**REQUIRED WORK**: Collect every line below that contains the word "many" and copy each one in full.

(Records excerpted from a collection)
--*--
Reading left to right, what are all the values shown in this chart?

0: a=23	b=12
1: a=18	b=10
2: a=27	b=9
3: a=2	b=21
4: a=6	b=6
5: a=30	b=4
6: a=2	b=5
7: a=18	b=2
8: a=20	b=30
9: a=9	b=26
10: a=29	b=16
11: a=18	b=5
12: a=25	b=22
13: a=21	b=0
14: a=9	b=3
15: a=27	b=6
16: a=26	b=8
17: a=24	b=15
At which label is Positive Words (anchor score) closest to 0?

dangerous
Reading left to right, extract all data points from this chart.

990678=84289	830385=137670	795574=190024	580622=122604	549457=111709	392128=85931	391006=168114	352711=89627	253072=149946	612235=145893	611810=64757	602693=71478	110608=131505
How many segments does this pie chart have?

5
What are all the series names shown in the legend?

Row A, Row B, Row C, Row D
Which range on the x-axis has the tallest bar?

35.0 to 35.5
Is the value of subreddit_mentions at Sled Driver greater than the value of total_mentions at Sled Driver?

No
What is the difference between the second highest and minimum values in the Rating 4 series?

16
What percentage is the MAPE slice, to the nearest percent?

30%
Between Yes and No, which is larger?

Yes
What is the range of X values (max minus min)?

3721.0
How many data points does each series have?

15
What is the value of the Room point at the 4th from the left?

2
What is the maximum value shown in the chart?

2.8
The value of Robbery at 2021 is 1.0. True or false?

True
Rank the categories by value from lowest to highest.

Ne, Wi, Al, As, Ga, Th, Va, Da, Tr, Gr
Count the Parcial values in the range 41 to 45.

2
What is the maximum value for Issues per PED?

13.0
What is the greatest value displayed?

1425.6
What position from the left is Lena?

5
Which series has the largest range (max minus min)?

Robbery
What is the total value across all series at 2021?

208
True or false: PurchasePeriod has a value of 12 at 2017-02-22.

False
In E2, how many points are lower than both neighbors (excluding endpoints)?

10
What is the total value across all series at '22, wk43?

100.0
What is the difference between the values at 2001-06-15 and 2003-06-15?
--*--
**EXPECTED ANSWER**:
How many segments does this pie chart have?
How many data points does each series have?
In E2, how many points are lower than both neighbors (excluding endpoints)?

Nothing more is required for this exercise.